3. Aside from real coercion, women feel that they have been subtly coerced or manipulated in an effective way. They have felt especially vulnerable to suggestion and manipulation and what is expected of them from other people, in regards to their own baby.

4. There are descriptions of chemically induced abortions. Women typically state, I did not realise my baby would be so beautiful. I felt a rush of love when I saw my baby, that I had not felt before. I have just realised what I have done. How can you prepare a women for how she might feel about this even if you were to try?

Women who were 8 weeks pregnant plus, who have taken RU486, are completely distraught that they have seen a baby.


5. This particular internet message/support board contains sections for different circumstances. I have just read "The poor pre-term diagnosis" section. Someone has written, "genetic doctor forced us into it, if he only knew the pain."

A lot of women have been posting these messages for years, never moving on.

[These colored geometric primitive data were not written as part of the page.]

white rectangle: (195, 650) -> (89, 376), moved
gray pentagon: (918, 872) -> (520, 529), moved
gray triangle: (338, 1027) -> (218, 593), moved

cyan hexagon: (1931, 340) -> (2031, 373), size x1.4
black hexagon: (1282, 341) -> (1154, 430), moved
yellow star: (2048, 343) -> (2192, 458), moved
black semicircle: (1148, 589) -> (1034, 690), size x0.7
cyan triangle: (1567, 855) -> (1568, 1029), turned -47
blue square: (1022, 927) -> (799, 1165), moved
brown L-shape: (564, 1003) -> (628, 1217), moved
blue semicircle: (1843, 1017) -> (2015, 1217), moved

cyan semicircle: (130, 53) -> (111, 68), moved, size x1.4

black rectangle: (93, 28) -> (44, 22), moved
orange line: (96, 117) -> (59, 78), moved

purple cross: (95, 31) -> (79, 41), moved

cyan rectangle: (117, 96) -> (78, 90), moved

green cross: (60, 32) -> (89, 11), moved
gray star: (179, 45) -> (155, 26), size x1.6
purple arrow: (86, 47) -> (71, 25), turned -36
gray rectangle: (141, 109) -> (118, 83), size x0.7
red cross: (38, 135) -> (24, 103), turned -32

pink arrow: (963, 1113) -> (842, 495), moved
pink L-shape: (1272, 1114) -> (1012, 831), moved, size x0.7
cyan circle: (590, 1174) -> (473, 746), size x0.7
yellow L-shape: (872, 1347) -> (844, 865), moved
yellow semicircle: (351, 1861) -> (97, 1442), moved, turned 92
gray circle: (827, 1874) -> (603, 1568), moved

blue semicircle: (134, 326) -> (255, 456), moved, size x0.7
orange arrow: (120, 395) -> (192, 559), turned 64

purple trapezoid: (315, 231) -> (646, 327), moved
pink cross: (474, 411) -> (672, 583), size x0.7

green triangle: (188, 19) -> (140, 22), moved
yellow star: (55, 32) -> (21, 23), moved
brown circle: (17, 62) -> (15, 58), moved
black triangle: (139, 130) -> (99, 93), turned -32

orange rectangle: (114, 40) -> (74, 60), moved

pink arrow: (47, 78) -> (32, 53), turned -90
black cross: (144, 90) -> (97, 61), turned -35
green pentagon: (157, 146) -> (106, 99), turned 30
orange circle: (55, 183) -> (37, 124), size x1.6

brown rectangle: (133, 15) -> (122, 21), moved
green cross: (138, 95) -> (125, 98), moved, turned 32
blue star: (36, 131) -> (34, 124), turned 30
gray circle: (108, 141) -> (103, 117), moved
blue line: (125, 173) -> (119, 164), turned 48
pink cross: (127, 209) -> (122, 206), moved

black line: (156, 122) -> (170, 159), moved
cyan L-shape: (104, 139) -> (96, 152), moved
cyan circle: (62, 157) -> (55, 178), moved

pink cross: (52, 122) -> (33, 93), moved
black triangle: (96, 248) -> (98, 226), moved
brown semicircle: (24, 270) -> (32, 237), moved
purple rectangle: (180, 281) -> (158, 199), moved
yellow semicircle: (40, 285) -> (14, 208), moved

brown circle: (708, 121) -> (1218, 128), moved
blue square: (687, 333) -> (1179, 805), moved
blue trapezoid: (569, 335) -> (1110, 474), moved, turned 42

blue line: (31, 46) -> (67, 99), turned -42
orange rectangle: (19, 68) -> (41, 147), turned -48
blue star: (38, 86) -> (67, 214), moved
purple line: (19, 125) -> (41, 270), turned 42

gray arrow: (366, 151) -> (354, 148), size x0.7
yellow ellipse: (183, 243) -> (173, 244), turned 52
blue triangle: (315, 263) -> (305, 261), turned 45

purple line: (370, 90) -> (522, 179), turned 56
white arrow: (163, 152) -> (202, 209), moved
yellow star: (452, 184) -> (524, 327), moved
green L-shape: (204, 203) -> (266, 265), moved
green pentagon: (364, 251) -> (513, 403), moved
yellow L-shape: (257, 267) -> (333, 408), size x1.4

The fact that women feel that they, along with their aborted babies will be disparaged, ridiculed or savaged for grieving and feeling guilt over an abortion, adds to distress that was created by the abortion. Women fight with themselves due to others trying to force them to remain silent. But the denial of trauma after abortion thrives on this silence, as this silence is useful to the abortion industry.

There could be much more effective ways to screen out those women who are likely to suffer from PAS.

A questionnaire could be made available to assess the probability of developing PAS. Perhaps women could watch a video taped abortion to see how they thenselves might cope. Accurate information about foetal development should be provided.

Sometimes women need RELIABLE help to be shown EXACTLY how the panic and fear can be taken out of their specific situation, etc etc.

Christina Dunigan said...

Now they see that they wanted to get rid of the fear and panic, not the baby.

And I think you've nailed it there, just as Ashli only wanted to get rid of the debilitating physical syptoms, not the baby.

I wrote about this quite a while back in Stress and the Abortion Decision:

1. Ambivalence, and even rejection, is common in early pregnancy, and just means that the woman is going through a normal phychological process. But abortion clinics and the abortion lobby treat the early ambivalence and rejection as if it's some sort of proof that the woman is not ready for motherhood. All that it really means is that she's human. But they lie to her and use her normal temporary stress to sell her a dead fetus.

2. People in a crisis mode don't think clearly -- and they're not in a good space for processing new information. This is not unique to women who are pregnant at a stressful time, and it's no more "belittling" or "condescending" to recognize this than it is for a counselor to remind a recently bereaved person not to make major life decisions until after the crisis.

It's deplorable that the abortion lobby keeps this information under wraps, and the truly prochoice need to join with the prolife to get this information out to where it's common knowledge, so that women facing a stressful pregnancy can already know that panic and getting into total "flight or fight" mode are normal and will pass.